'''

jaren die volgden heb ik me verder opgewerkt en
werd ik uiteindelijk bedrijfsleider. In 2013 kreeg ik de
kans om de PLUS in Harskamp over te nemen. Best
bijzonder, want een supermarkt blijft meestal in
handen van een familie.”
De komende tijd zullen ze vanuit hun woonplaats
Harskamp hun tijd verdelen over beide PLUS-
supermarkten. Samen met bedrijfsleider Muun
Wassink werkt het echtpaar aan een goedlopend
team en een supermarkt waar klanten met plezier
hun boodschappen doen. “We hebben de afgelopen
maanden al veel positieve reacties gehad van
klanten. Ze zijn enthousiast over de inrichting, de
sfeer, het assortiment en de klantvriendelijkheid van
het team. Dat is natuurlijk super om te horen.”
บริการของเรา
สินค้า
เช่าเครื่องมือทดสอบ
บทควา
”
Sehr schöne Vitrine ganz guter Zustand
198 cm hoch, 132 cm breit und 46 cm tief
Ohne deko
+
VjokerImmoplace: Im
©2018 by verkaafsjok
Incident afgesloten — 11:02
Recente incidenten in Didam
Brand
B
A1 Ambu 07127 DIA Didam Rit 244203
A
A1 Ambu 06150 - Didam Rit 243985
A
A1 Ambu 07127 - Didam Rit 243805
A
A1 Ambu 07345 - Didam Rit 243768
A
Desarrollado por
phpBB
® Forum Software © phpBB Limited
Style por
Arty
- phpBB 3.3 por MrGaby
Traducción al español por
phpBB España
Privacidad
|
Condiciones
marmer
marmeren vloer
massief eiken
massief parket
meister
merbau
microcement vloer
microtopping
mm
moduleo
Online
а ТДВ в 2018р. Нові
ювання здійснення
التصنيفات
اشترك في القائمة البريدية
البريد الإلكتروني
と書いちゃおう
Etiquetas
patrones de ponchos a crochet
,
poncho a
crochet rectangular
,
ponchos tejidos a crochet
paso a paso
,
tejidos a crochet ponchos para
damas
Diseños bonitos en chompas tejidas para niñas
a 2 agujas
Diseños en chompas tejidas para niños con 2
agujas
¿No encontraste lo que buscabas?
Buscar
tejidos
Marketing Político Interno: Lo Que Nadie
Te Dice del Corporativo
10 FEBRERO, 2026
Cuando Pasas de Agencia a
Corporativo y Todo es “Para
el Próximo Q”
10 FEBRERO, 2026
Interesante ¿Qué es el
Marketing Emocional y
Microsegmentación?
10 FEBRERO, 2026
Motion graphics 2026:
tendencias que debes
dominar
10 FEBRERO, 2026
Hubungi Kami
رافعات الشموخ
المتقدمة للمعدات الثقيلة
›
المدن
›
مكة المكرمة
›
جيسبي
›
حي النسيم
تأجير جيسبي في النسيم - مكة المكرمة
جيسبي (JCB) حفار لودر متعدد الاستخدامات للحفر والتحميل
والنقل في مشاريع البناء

'''

### Your assignment
The output should match the records above exactly, entry for entry.

### Reply
jaren die volgden heb ik me verder opgewerkt en
werd ik uiteindelijk bedrijfsleider. In 2013 kreeg ik de
kans om de PLUS in Harskamp over te nemen. Best
bijzonder, want een supermarkt blijft meestal in
handen van een familie.”
De komende tijd zullen ze vanuit hun woonplaats
Harskamp hun tijd verdelen over beide PLUS-
supermarkten. Samen met bedrijfsleider Muun
Wassink werkt het echtpaar aan een goedlopend
team en een supermarkt waar klanten met plezier
hun boodschappen doen. “We hebben de afgelopen
maanden al veel positieve reacties gehad van
klanten. Ze zijn enthousiast over de inrichting, de
sfeer, het assortiment en de klantvriendelijkheid van
het team. Dat is natuurlijk super om te horen.”
บริการของเรา
สินค้า
เช่าเครื่องมือทดสอบ
บทควา
”
Sehr schöne Vitrine ganz guter Zustand
198 cm hoch, 132 cm breit und 46 cm tief
Ohne deko
+
VjokerImmoplace: Im
©2018 by verkaafsjok
Incident afgesloten — 11:02
Recente incidenten in Didam
Brand
B
A1 Ambu 07127 DIA Didam Rit 244203
A
A1 Ambu 06150 - Didam Rit 243985
A
A1 Ambu 07127 - Didam Rit 243805
A
A1 Ambu 07345 - Didam Rit 243768
A
Desarrollado por
phpBB
® Forum Software © phpBB Limited
Style por
Arty
- phpBB 3.3 por MrGaby
Traducción al español por
phpBB España
Privacidad
|
Condiciones
marmer
marmeren vloer
massief eiken
massief parket
meister
merbau
microcement vloer
microtopping
mm
moduleo
Online
а ТДВ в 2018р. Нові
ювання здійснення
التصنيفات
اشترك في القائمة البريدية
البريد الإلكتروني
と書いちゃおう
Etiquetas
patrones de ponchos a crochet
,
poncho a
crochet rectangular
,
ponchos tejidos a crochet
paso a paso
,
tejidos a crochet ponchos para
damas
Diseños bonitos en chompas tejidas para niñas
a 2 agujas
Diseños en chompas tejidas para niños con 2
agujas
¿No encontraste lo que buscabas?
Buscar
tejidos
Marketing Político Interno: Lo Que Nadie
Te Dice del Corporativo
10 FEBRERO, 2026
Cuando Pasas de Agencia a
Corporativo y Todo es “Para
el Próximo Q”
10 FEBRERO, 2026
Interesante ¿Qué es el
Marketing Emocional y
Microsegmentación?
10 FEBRERO, 2026
Motion graphics 2026:
tendencias que debes
dominar
10 FEBRERO, 2026
Hubungi Kami
رافعات الشموخ
المتقدمة للمعدات الثقيلة
›
المدن
›
مكة المكرمة
›
جيسبي
›
حي النسيم
تأجير جيسبي في النسيم - مكة المكرمة
جيسبي (JCB) حفار لودر متعدد الاستخدامات للحفر والتحميل
والنقل في مشاريع البناء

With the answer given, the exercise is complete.